So at what point does the preservation of life as a social good cease to be anyone’s business other than the individual concerned?
This is where the hard-case scenario is presented as the card to trump all arguments.
Hard case scenarios make a compelling case for themselves as the exception to the general rule and that is precisely the problem of making laws around them.
Changing the rule in this instance means abolishing a fundamental principle. The right to take life with social approval and the assistance of others in order to end ‘unbearable suffering’ or because it is ‘in the patient’s best interest’ is necessarily open-ended. This cannot be dismissed as ‘a slippery slope’ argument because the only way is down, progressively but inevitably down. There is no objective way of defining a hard case without jeopardising justice because the concept is subjective.
Cases are as hard as the person carrying the burden says they are. In Belgium in recent years, euthanasia was provided to 45-year-old twins who were going blind, to a 44-year-old woman with chronic anorexia and to a 64-year-old chronic depressive whose family were not even informed until after her death. Yes, they were all flagged through as involving ‘unbearable suffering’.
Checks and balances have not held back the slide towards liberalisation in countries like the Netherlands and Belgium where euthanasia is legal for well over a decade. Not only is it sufficient to be merely ‘tired of living’ to qualify for euthanasia, but in both countries newborns and children are also eligible to avail of this bizarrely termed human right.

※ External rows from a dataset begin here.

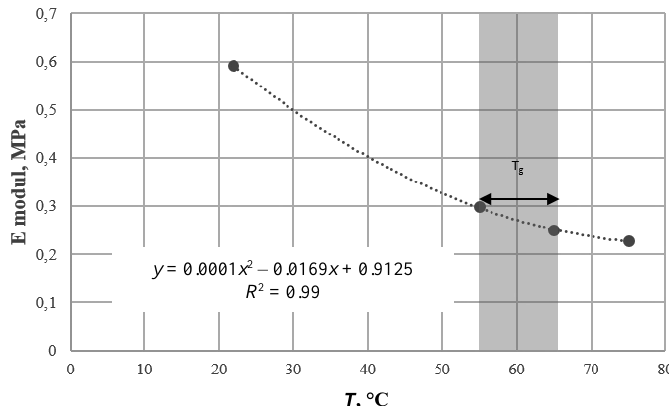
Fig. 5. Relationship of E modulus with test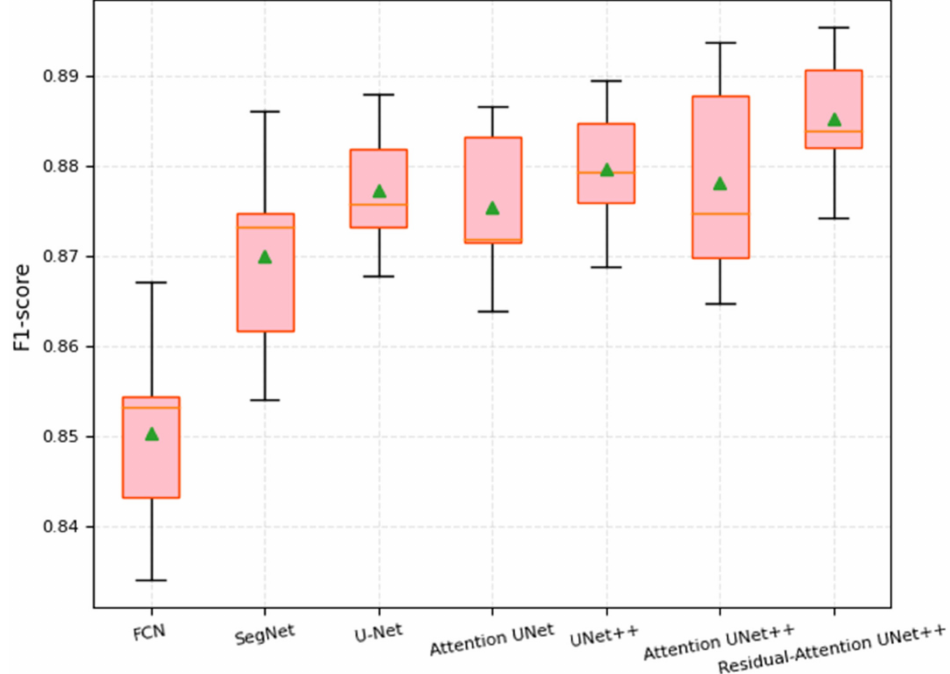
Figure 12. The comparison between Residual-Attention UNet++ and other methods on F1-score after multiple experiments for skin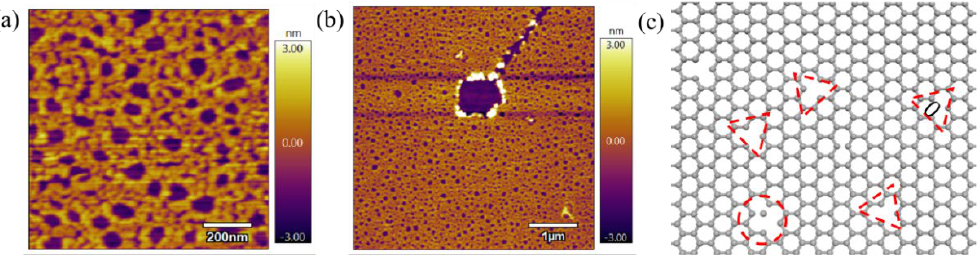
Figure 8. AFM morphology of graphene after long-term UV vacuum irradiation: ( a ) surface micro- scopic defects; ( b ) topography after friction under 40 nN load; ( c ) schematic diagram of defects after UV vacuum irradiation.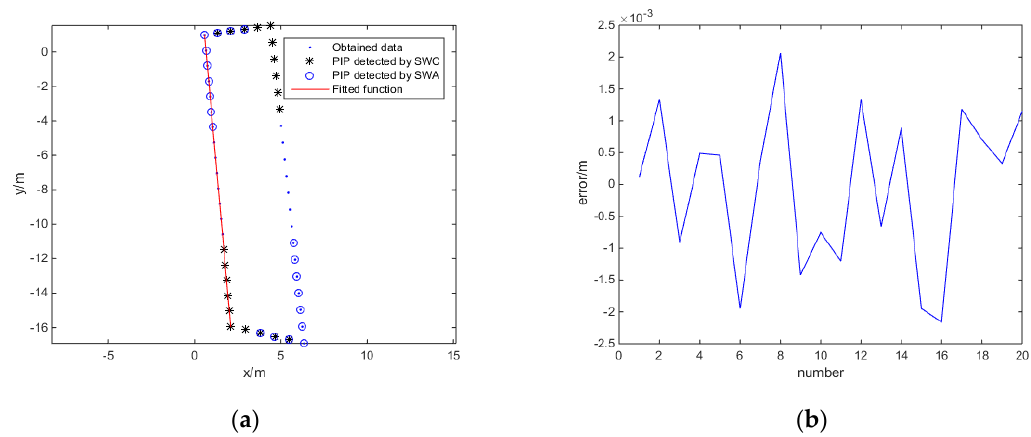
Figure 10. ( a ) Recognition of the straight polygon PCA boundary; ( b ) Bias between the acquired data and corresponding point data on the fitted function.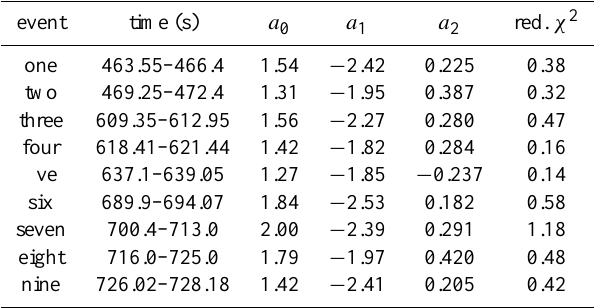
Table 1. Fit parameters for all nine events, as described in the text.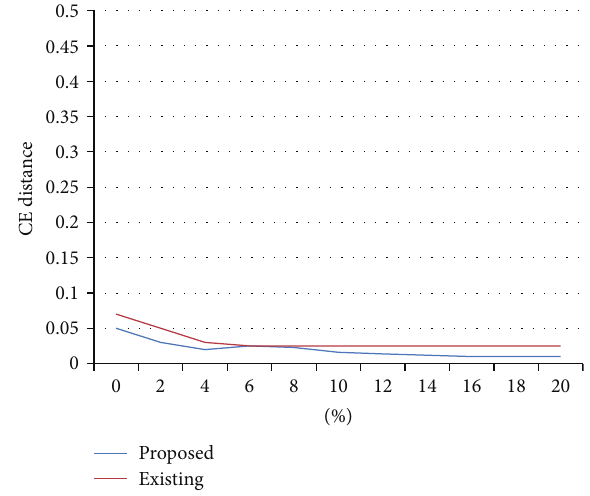
Figure 2: Immunity to outliers for datasets with 𝑙 real = 2 percent of 𝑑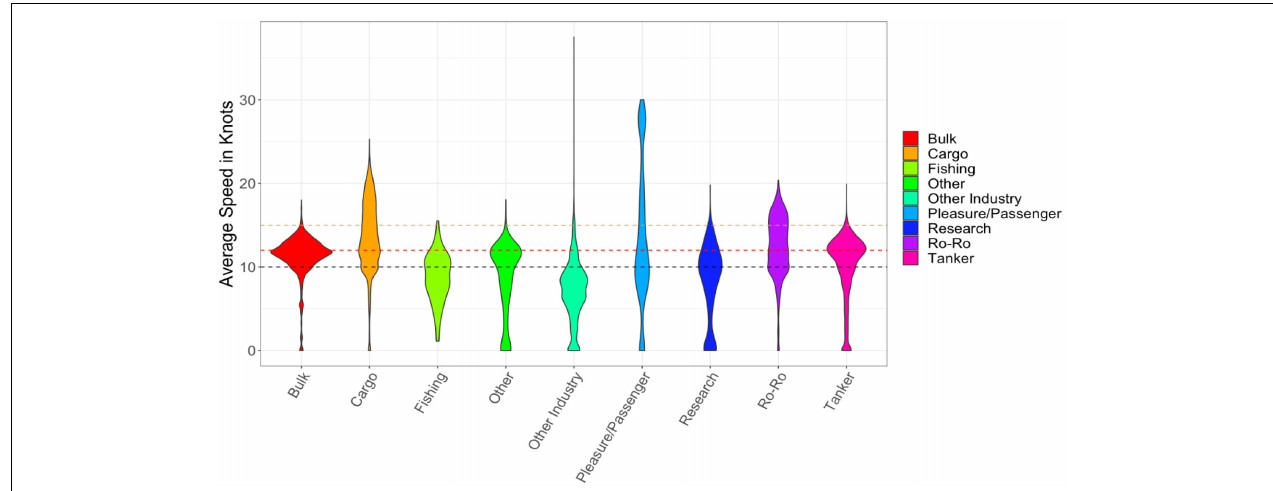
FIGURE 4 | Average speeds of vessels ≥ 300 GT by vessel type, 2010 Southern California Protecting Blue Whales and Blue Skies Program VSR zones 2014, 2016–2019, shown in green. 2019. The width of the filled region of the plots is proportional to the number of transits. Black dotted line represents 10 knots, red line represents 12 knots, and yellow line represents 15 knots. TABLE 2 | Nautical miles traveled, mean speed over ground, and % cooperation of all vessels ≥ 300 GT with voluntary VSR requests across years and across active vs. inactive time periods. Year Voluntary VSR Nautical miles traveled Mean speed over % cooperation (total % change in cooperation, inactive status in voluntary VSR zone ground (kts) distance at 10 kts or less) vs. active time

The whole concept of ‘informed consent’ goes out the window in such cases as it does in cases of dementia or even depression. Depressed people are generally cautioned about making life changing decisions. There can be nothing more life-changing than the decision to end one’s life.
In an age of rapidly developing medicine including palliative medicine it seems a bit incongruous that the demand for euthanasia is being pressed so determinedly at this point in time.
The other incongruity is that it is in the very part of the world where all branches of medicine are so advanced that this demand is being made. It might be just another facet of our all-pervading desire to control all aspects of our lives, to extend our range of personal autonomy and freedom so that even the great non-negotiable, death, cannot have it all on his own terms.
Changing a societal value has implications for all. It can compromise the life-saving and life-preserving ethic that is at the core of medical practice. It could place each and everyone of us in a situation where the right to euthanasia may become more of an obligation. Just imagine you are old and debilitated, a burden on your family and on the health service how free will you feel to decline what veterinary practice calls ‘ final attention’?
The skills and resources of modern medicine are available in our hospices to alleviate the pain and distress of the last weeks and months of life. In countries like France and the UK, amongst others where euthanasia is illegal, care for the terminally ill has advanced hugely in recent years. Palliative care and the suspension of active treatment for disease is often described as passive euthanasia and hospices do not deny any fellow human as much as it takes to ease their passing from this world.
Dying with dignity is understood in hospices in ways that do not deny either compassion or the capacity of the human spirit to give and receive in ways that can indeed be ennobling and life enriching, in ways that also acknowledge that, in life as well as death, we do not always have control and that acceptance of our lot may be more life-affirming than its rejection.
The fact that suicide is no longer a criminal act does not mean society should canonise it as a legitimate personal choice. When hard cases arise, as they do under every law, we naturally try to bend and stretch legislation to accommodate them. Where we cannot so do, we need to look hard at the unintended consequences of changing a law, especially one that enshrines a fundamental social value. Changing or abolishing law on grounds of compassion may prove a very uncompassionate option by the time we hit the bottom of the slippery slope, as inevitably we will.